:: What you will do ::
Your answer should consist of each line below that contains the string "source".

(Supplied material)

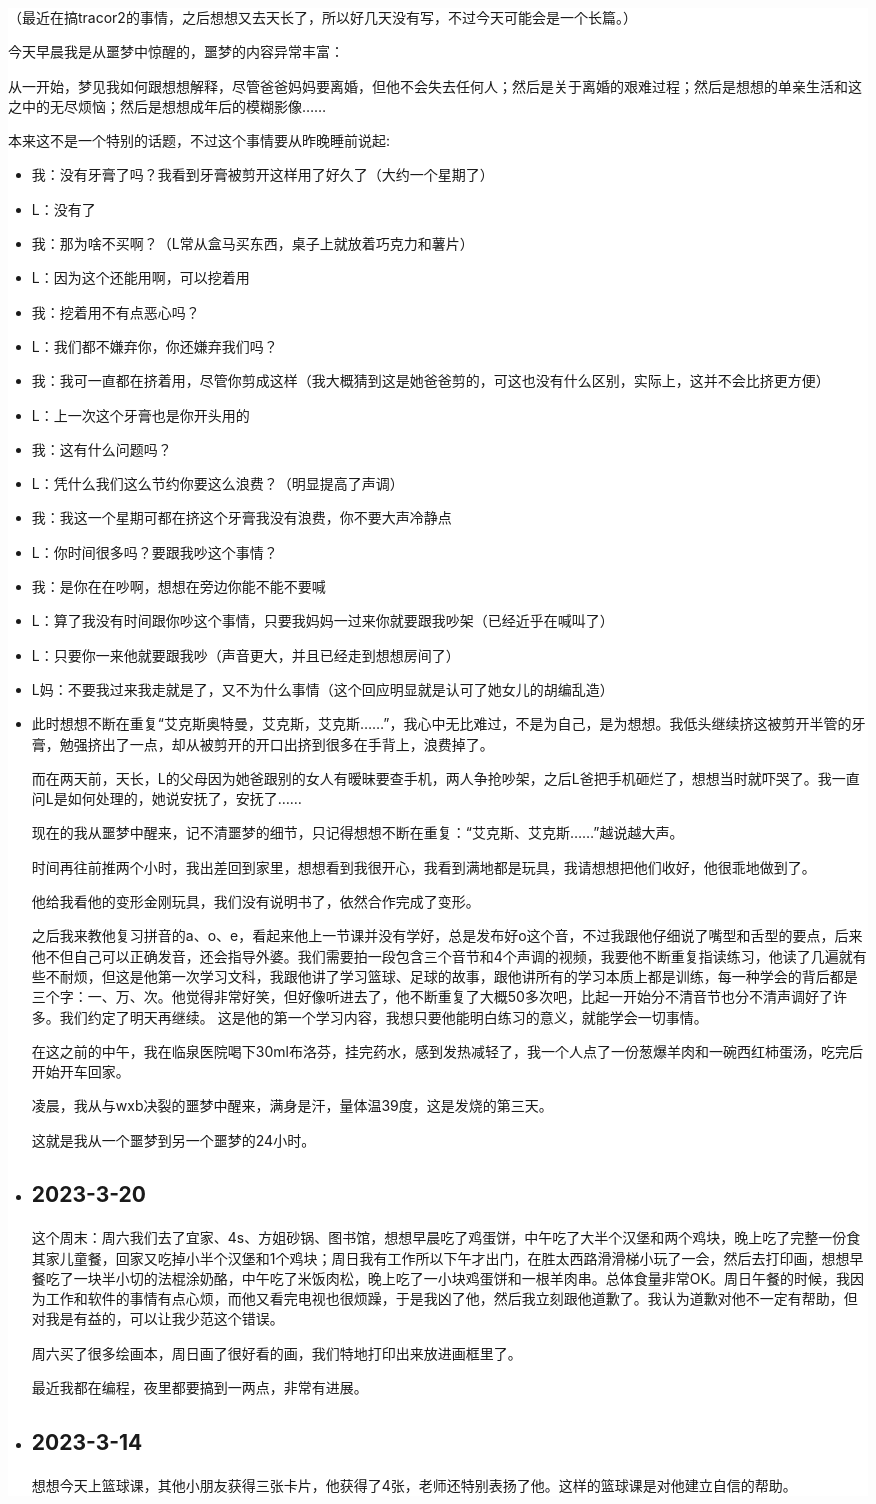   （最近在搞tracor2的事情，之后想想又去天长了，所以好几天没有写，不过今天可能会是一个长篇。）
  
  今天早晨我是从噩梦中惊醒的，噩梦的内容异常丰富：
  
  从一开始，梦见我如何跟想想解释，尽管爸爸妈妈要离婚，但他不会失去任何人；然后是关于离婚的艰难过程；然后是想想的单亲生活和这之中的无尽烦恼；然后是想想成年后的模糊影像……
  
  本来这不是一个特别的话题，不过这个事情要从昨晚睡前说起:
  
  >
- 我：没有牙膏了吗？我看到牙膏被剪开这样用了好久了（大约一个星期了）
- L：没有了
- 我：那为啥不买啊？（L常从盒马买东西，桌子上就放着巧克力和薯片）
- L：因为这个还能用啊，可以挖着用
- 我：挖着用不有点恶心吗？
- L：我们都不嫌弃你，你还嫌弃我们吗？
- 我：我可一直都在挤着用，尽管你剪成这样（我大概猜到这是她爸爸剪的，可这也没有什么区别，实际上，这并不会比挤更方便）
- L：上一次这个牙膏也是你开头用的
- 我：这有什么问题吗？
- L：凭什么我们这么节约你要这么浪费？（明显提高了声调）
- 我：我这一个星期可都在挤这个牙膏我没有浪费，你不要大声冷静点
- L：你时间很多吗？要跟我吵这个事情？
- 我：是你在在吵啊，想想在旁边你能不能不要喊
- L：算了我没有时间跟你吵这个事情，只要我妈妈一过来你就要跟我吵架（已经近乎在喊叫了）
- L：只要你一来他就要跟我吵（声音更大，并且已经走到想想房间了）
- L妈：不要我过来我走就是了，又不为什么事情（这个回应明显就是认可了她女儿的胡编乱造）
- 此时想想不断在重复“艾克斯奥特曼，艾克斯，艾克斯……”，我心中无比难过，不是为自己，是为想想。我低头继续挤这被剪开半管的牙膏，勉强挤出了一点，却从被剪开的开口出挤到很多在手背上，浪费掉了。
  
  而在两天前，天长，L的父母因为她爸跟别的女人有暧昧要查手机，两人争抢吵架，之后L爸把手机砸烂了，想想当时就吓哭了。我一直问L是如何处理的，她说安抚了，安抚了……
  
  现在的我从噩梦中醒来，记不清噩梦的细节，只记得想想不断在重复：“艾克斯、艾克斯……”越说越大声。
  
  时间再往前推两个小时，我出差回到家里，想想看到我很开心，我看到满地都是玩具，我请想想把他们收好，他很乖地做到了。
  
  他给我看他的变形金刚玩具，我们没有说明书了，依然合作完成了变形。
  
  之后我来教他复习拼音的a、o、e，看起来他上一节课并没有学好，总是发布好o这个音，不过我跟他仔细说了嘴型和舌型的要点，后来他不但自己可以正确发音，还会指导外婆。我们需要拍一段包含三个音节和4个声调的视频，我要他不断重复指读练习，他读了几遍就有些不耐烦，但这是他第一次学习文科，我跟他讲了学习篮球、足球的故事，跟他讲所有的学习本质上都是训练，每一种学会的背后都是三个字：一、万、次。他觉得非常好笑，但好像听进去了，他不断重复了大概50多次吧，比起一开始分不清音节也分不清声调好了许多。我们约定了明天再继续。 这是他的第一个学习内容，我想只要他能明白练习的意义，就能学会一切事情。
  
  在这之前的中午，我在临泉医院喝下30ml布洛芬，挂完药水，感到发热减轻了，我一个人点了一份葱爆羊肉和一碗西红柿蛋汤，吃完后开始开车回家。
  
  凌晨，我从与wxb决裂的噩梦中醒来，满身是汗，量体温39度，这是发烧的第三天。
  
  这就是我从一个噩梦到另一个噩梦的24小时。
- ## 2023-3-20
  [](https://github.com/cruiurc/cruiurc.github.io/blob/main/source/diary/diary.rst#2023-3-20)
  
  这个周末：周六我们去了宜家、4s、方姐砂锅、图书馆，想想早晨吃了鸡蛋饼，中午吃了大半个汉堡和两个鸡块，晚上吃了完整一份食其家儿童餐，回家又吃掉小半个汉堡和1个鸡块；周日我有工作所以下午才出门，在胜太西路滑滑梯小玩了一会，然后去打印画，想想早餐吃了一块半小切的法棍涂奶酪，中午吃了米饭肉松，晚上吃了一小块鸡蛋饼和一根羊肉串。总体食量非常OK。周日午餐的时候，我因为工作和软件的事情有点心烦，而他又看完电视也很烦躁，于是我凶了他，然后我立刻跟他道歉了。我认为道歉对他不一定有帮助，但对我是有益的，可以让我少范这个错误。
  
  周六买了很多绘画本，周日画了很好看的画，我们特地打印出来放进画框里了。
  
  最近我都在编程，夜里都要搞到一两点，非常有进展。
- ## 2023-3-14
  [](https://github.com/cruiurc/cruiurc.github.io/blob/main/source/diary/diary.rst#2023-3-14)
  
  想想今天上篮球课，其他小朋友获得三张卡片，他获得了4张，老师还特别表扬了他。这样的篮球课是对他建立自信的帮助。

(End Supplied material)

:: Exercise output ::
  [](https://github.com/cruiurc/cruiurc.github.io/blob/main/source/diary/diary.rst#2023-3-20)
  [](https://github.com/cruiurc/cruiurc.github.io/blob/main/source/diary/diary.rst#2023-3-14)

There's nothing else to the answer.